Capinzal
Um certo dia, numa tarde de ventos do oeste, algo não estava normal. Não era como outras tardes. B. recolheu-se para a cozinha a fim de preparar o jantar, pois o Tonho já iria voltar do campo. Porém, havia algo de diferente no ar.
Estavam à mesa quando, de repente, bateram na porta. Tonho atende: é um viajante pedindo abrigo, pois o temporal estava assustador e seria impossível continuar sua jornada. Servem-lhe a sopa, que ainda estava quente, dão-lhe roupas secas e uma esteira no canto da sala próximo à lareira.
Digo ao Tonho que o forasteiro não é como os outros. Ele diz pra eu deixar de cisma... Ele sempre tem razão, pois mulher tem miolos fracos, ele, que é homem é que sabe das coisas. Naquela madrugada, os ventos estavam mais fortes do que o costume, o capinzal parecia desmaiado, como se o vento houvese sugado suas forças.
Bem cedinho, desci para preparar o café, quando percebi que o forasteiro estava a ceifar capim para os cavalos e o Tonho o observava: Preciso pagar de alguma forma a acolhida e a benevolência recebida.

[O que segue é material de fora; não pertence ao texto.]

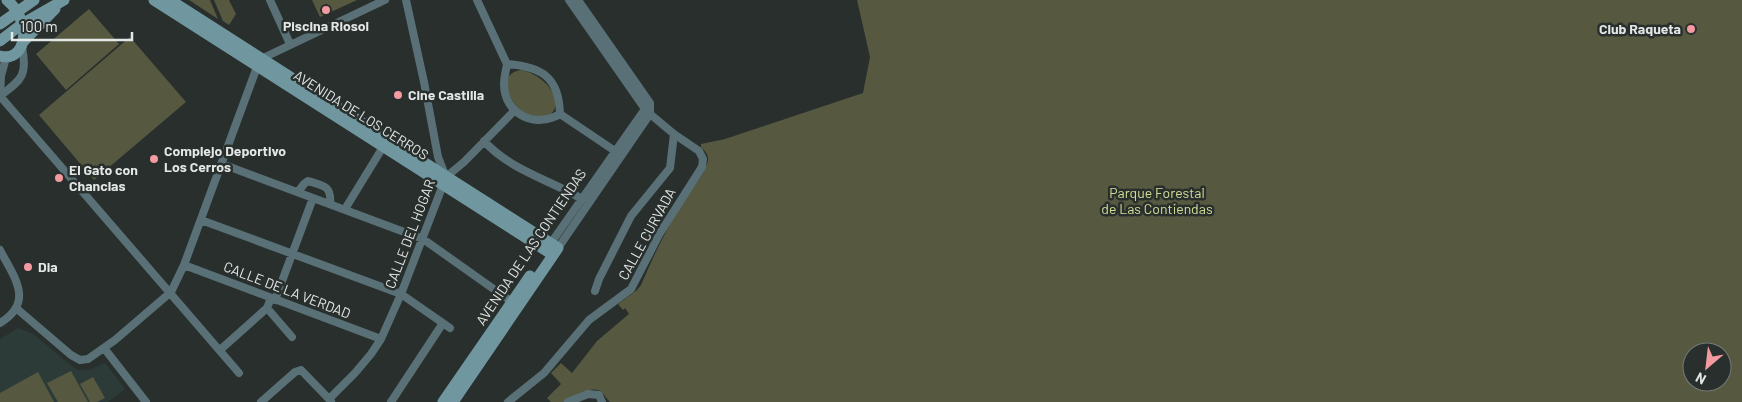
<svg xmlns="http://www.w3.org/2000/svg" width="1742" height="402" font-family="Barlow,sans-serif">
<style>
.built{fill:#2c3b37}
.green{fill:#565940;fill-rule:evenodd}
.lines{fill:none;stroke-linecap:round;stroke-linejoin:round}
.street{stroke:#597176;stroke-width:8}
.secondary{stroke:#70979f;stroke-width:11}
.poi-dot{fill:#f49aa1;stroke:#282f2d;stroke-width:2}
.labels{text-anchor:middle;stroke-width:5;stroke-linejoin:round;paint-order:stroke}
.poi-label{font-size:14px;font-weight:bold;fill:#e3e7e6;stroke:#282f2d;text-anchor:start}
.street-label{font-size:14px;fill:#e3e7e6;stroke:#282f2d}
.park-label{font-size:14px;fill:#d6de95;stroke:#282f2d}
</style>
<rect width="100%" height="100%" fill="#282f2d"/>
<path class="built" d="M18,328L32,333L72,366L79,370H89L105,363L125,389L108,402H0V339Z"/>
<path class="green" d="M189,0H210L218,19Z
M214,0H229L236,14L229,25L223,21Z
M312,0H357L320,17Z
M857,0H1742V402H610C606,398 603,392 598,390C591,387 569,397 564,402H551L547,398L561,384L551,373L561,363L572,373L597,341L629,314L625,308L623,310L618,304L637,290L641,285C653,257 666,229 683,203C690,191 703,176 707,164C710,156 706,152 701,147V144L725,139L863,93L870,57ZM1692,352H1722V382H1692Z
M89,9L119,44L66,90L36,54Z
M130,37L186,102L94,180L39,115Z
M521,70C541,73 572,102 546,118C538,116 530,116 523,112C509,102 496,74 521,70Z
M71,371L88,402H58L47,383Z
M38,372L54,402H0V393Z
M93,377L105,398L97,402H90L80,384Z"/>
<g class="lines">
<path class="street" d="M270,0L290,44
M477,0L507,64
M578,0L650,103V114
M6,58L1,76L0,96L239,373
M507,64C542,67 559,77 560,114C535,129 504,114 504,84C504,77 506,71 507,64Z
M0,96C21,80 28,76 22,47
M560,114L615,151
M484,141C510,170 550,180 582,199
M222,164L423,239L512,302
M446,177L464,162L515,110
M298,192L304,184L308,181C323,185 332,186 330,204
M345,209L383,147
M201,220L401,294L450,328
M551,243L645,109L569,0
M558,248L650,114
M0,250C14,277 35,302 0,323
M184,265L381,339
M595,291L599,279L631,216L670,168L674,134
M275,300L313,198
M16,308L71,355L80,360L88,359L115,340L171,292L184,265L257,67L263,58L385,0
M267,308L292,337
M104,348L146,402
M220,350L267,308L271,298
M329,399L355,373L371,354L381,339L401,294L446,177L438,157L424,82L406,0
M261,402L295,372L301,370L331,401
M391,402L443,323
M508,402L544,373L589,320L631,289L660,233L702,167L703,159L699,151L674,134L650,114
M568,402L588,394L599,395L602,402"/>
<path class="secondary" d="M154,0L553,255
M170,0L558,248L453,402
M0,24L34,0
M0,41L22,24L64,0
M23,42L55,9
M0,56C20,61 27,40 22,24C20,15 14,6 7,0
M443,402L530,276"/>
</g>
<g class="poi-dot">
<circle cx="326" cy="10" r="5"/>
<circle cx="1691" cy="29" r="5"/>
<circle cx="398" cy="95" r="5"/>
<circle cx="154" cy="159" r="5"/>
<circle cx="59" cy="178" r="5"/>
<circle cx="28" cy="267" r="5"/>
</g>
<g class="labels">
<g class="poi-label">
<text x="326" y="31" text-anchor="middle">Piscina Riosol</text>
<text x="1681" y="34" text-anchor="end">Club Raqueta</text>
<text x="408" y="100">Cine Castilla</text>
<text x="164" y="156">Complejo Deportivo<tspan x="164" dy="16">Los Cerros</tspan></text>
<text x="69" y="175">El Gato con<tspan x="69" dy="16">Chanclas</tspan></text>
<text x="38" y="272">Dia</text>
</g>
<g class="street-label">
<text transform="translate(361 115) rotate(32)" y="5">AVENIDA DE LOS CERROS</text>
<text transform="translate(410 234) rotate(-69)" y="5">CALLE DEL HOGAR</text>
<text transform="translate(647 234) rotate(-61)" y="5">CALLE CURVADA</text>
<text transform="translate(531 247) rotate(-56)" y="5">AVENIDA DE LAS CONTIENDAS</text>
<text transform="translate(287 290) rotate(21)" y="5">CALLE DE LA VERDAD</text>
</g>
<g class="park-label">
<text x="1157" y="198">Parque Forestal<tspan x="1157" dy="16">de Las Contiendas</tspan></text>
</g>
</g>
<g transform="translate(1707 367) rotate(208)"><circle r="24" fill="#282f2d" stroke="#737977"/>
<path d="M0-4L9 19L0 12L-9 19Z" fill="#f49aa1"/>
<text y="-8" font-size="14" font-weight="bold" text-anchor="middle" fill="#e3e7e6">N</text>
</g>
<path d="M12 32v8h120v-8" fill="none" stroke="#e3e7e6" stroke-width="2.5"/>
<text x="20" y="32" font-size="15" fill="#e3e7e6" stroke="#282f2d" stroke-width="4" paint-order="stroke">100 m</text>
</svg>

Sol a pino, sirvo o almoço, não consigo tirar os olhos das mãos e dos pés do desconhecido. É como se alguma força me atraísse. Nunca vi dedos tão perfeitos, bem desenhados, tão diferentes das unhas do Tonho; aliás, acho que nunca vi outro dedo a não ser o do Tonho. Essa é a primeira vez que percebo que pés e mãos não são simples partes do corpo. São como chaves para portas que ainda estão fechadas.
-E, então o que fazes por essas bandas? diz, Tonho.
-Procuro aprumar minha vida...
-Não tem família, é sozinho?
-Ah Deus não me felicitou, assim que nem o senhor que tem uma casa, uma boa esposa...Sou um pobre diabo que sobrevive a cada dia com o que a sorte me guarda.
Minha Nossa Senhora, fiquei paralisada, “boa esposa”. Pensei, nunca ouvi isso...Elogio era desconhecido em seu mundo. Ali, no seu habitat era apenas um utensílio doméstico, uma composição característica daquele ambiente rude e marrom. Uma mulher que não sabia o que era ser mulher, às vezes se achava parecida com os animais. Com a diferença de que Tonho passava muito tempo a cuidar deles.
De tempo em tempo, passavam pela região uns vendilhões com suas quinquilharias. Da última vez, implorei ao Tonho que comprasse um exemplar de uma revista que retratava a moda francesa e trazia na capa uma foto de uma atriz. Apesar de a revista já estar amarelada devido ao tempo e de eu saber que nunca iria usar um daqueles vestidos, fiquei horas a contemplar as fotos e a sonhar com cenas que eu construía limitadamente, pois eu não conhecia o mundo, não sabia o que era a vida além do capinzal, e, assim, não tinha como idealizar meus próprios desejos. Nem mesmo tinha consciência de que os tinha.
Ali, sentada em minha cozinha, olhando pela porta, notei que o meu olhar era moldado à forma das janelas e portas daquela casa. Que a claridade do sol nunca era límpida, pois sempre a percebia pela sombra de algum cômodo...Quando, de repente, o estranho atravessa minha visão, achei que fosse impressão, mas não era, ele estava a me espreitar. Fingi continuar em meu devaneio...ah...o tempo não passa. É...a vida no campo é tranqüila, porém ela tem dessas coisas, disse-me ele, e acrescentou “na cidade, não...é corre-corre, é impossível ver o tempo passar. Quando nos damos conta, aí já se foi o dia.”
-B! gritou Tonho. Já disse que não quero você de conversa com esse sujeitinho, aliás, não sei o que ele viu na sua prosa para lhe dar tanta atenção. Você não tem nada dentro dessa cachola .
Na manhã seguinte, o vento voltou a soprar do leste. B. sentiu novamente algo de diferente, mas com um pouco mais de naturalidade. Parecia que a mudança havia se sedimentado.
Sol a pino, Tonho volta do campo, senta-se à mesa e percebe que, naquele dia, o fogão não fora aceso.